|Hooman Shahidi in front of the Porsche Taycan.|
We were somewhere around Mount Pleasant on the edge of Racine when the drugs began to take hold. I remember saying something like...
OK, there were no drugs, beyond caffeine in the coffee — I had to mention them to pay homage to the opening of Hunter S. Thompson’s epic road adventure, “Fear and Loathing in Las Vegas.”
We certainly were on a road trip, to Milwaukee for lunch. In a somewhat boss ride: a 2022 Porsche Taycan electric sports car, part of a revolution taking place on America’s roads.

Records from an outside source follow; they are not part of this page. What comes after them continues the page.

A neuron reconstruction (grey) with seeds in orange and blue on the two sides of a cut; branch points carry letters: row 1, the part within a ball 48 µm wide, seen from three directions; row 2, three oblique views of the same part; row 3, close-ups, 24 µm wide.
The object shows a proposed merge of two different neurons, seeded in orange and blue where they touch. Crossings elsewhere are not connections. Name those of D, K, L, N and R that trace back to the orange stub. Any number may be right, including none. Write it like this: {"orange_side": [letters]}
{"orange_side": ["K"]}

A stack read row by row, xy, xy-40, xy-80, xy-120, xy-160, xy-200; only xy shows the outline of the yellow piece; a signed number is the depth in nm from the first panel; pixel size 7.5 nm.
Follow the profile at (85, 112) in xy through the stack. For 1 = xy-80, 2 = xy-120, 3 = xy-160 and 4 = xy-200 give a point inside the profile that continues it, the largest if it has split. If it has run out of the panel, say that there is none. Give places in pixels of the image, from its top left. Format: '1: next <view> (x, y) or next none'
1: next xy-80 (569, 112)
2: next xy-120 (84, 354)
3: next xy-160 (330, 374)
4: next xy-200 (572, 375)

Merrily blasting north on 94 at ... ah ... umm, yes, the customary speed.
Yet electric vehicles all share the same drawback.
“They’re no good if you can’t plug them in and they’re no good if you can’t find [charging stations] and they’re no good if they’re creating all these barriers to actually charge your vehicle,” said Hooman Shahidi, co-founder and president of EVPassport, riding shotgun beside me.
The federal government will pour $5 billion into EV charging stations over the next five years, with $148 million of that slated for Illinois.
EVPassport is one of the smaller players in the scramble to provide those stations. The California company is not yet two years old, with 1,500 chargers in 23 states and Canada.
“We’re hoping to get 10,000 chargers 12 months from now,” said Shahidi.
There are only about 6,000 fast-charging public EV charging stations in the U.S., according to MIT Technology Review, plus 48,000 slower charging stations. A third the number of gas stations. Since EV stations generally have no attendants, they are more susceptible to breakage and vandalism. A recent study of EV stations around San Francisco found more than a quarter out of service at any given time.
Those that do work are not always easy to operate — that was the point of our trip. Shahidi wanted to demonstrate how bothersome his competitors are.